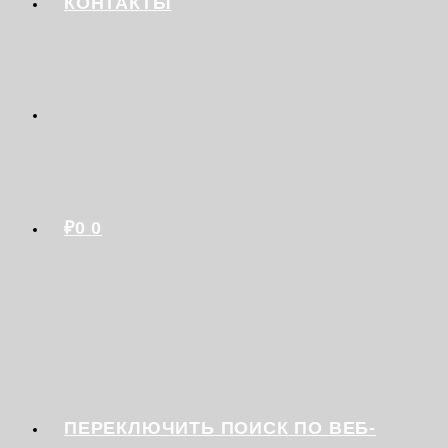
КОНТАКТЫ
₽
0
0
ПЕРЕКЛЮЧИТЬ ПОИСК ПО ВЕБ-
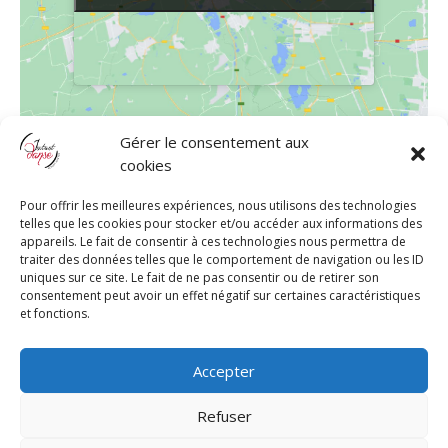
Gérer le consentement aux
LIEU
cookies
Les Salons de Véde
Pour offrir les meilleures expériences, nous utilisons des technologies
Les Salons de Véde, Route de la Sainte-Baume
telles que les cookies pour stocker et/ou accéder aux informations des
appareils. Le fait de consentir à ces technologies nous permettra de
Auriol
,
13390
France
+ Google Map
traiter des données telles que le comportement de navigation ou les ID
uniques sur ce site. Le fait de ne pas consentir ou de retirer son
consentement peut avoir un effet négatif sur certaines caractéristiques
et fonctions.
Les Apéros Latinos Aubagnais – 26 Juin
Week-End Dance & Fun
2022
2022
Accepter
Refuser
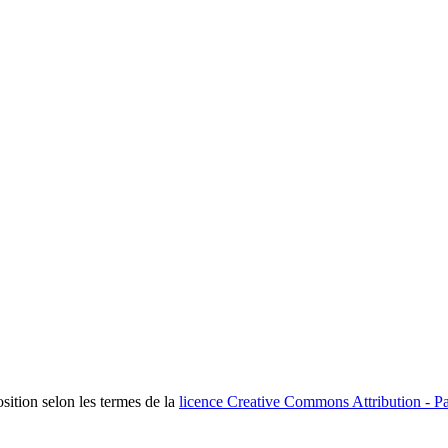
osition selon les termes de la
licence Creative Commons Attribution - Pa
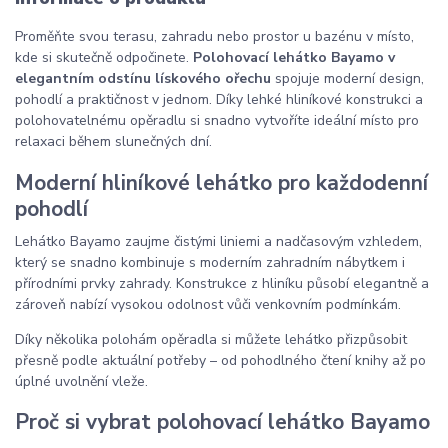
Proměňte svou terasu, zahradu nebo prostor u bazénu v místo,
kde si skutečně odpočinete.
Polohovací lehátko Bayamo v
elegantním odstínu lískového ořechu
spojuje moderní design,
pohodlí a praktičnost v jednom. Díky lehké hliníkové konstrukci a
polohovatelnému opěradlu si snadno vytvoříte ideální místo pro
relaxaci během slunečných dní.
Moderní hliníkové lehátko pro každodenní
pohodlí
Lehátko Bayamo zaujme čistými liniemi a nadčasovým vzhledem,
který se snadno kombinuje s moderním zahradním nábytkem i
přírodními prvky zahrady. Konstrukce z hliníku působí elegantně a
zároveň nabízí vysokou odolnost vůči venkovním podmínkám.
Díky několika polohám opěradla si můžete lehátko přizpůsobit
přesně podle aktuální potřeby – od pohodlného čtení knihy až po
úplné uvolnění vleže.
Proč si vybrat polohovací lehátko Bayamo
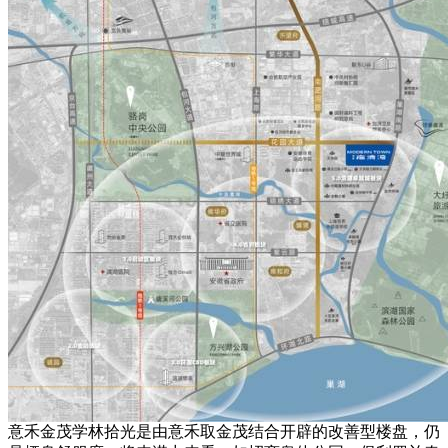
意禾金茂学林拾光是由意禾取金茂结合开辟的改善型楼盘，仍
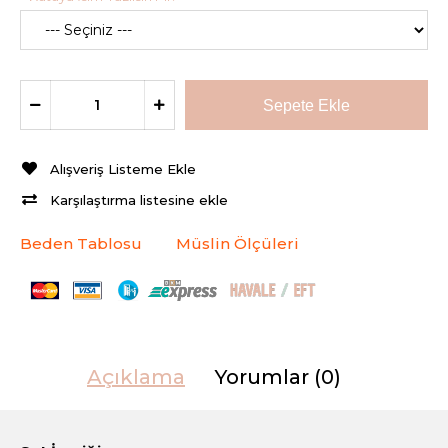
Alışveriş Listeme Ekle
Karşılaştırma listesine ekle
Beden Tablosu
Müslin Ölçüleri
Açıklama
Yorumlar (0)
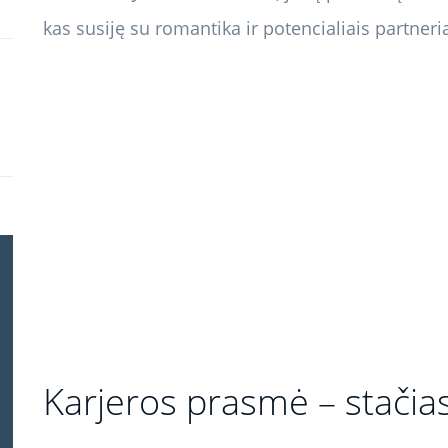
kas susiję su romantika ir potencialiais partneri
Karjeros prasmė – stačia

---*---

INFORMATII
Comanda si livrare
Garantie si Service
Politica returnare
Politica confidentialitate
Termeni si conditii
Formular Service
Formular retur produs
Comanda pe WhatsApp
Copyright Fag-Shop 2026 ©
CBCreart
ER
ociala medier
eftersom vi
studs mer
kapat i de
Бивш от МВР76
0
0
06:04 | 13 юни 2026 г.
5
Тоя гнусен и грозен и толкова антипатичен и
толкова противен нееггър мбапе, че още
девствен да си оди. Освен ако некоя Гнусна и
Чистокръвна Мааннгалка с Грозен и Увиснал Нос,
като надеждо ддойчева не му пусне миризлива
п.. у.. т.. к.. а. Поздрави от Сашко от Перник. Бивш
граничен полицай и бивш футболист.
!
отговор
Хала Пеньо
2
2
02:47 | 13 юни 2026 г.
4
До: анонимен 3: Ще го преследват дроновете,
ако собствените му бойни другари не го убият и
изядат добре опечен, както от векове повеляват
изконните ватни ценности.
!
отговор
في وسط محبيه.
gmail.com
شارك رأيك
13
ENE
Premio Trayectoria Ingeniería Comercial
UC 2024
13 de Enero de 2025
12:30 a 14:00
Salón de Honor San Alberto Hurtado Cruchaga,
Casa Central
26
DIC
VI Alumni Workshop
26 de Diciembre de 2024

---*---

● WORK ORDER:
Replace "Müslin Ölçüleri" with "Ürün Ölçüleri" in the lines from the line with "意禾金茂学林拾光是由意禾取金茂结合开辟的改善型楼盘，仍" up to and including the line with "Karjeros prasmė – stačia", and give those lines again with nothing else changed. Leave the pictures out of your answer.

● SOLUTION:
意禾金茂学林拾光是由意禾取金茂结合开辟的改善型楼盘，仍
Alışveriş Listeme Ekle
Karşılaştırma listesine ekle
Beden Tablosu
Ürün Ölçüleri
Açıklama
Yorumlar (0)
kas susiję su romantika ir potencialiais partneri
Karjeros prasmė – stačia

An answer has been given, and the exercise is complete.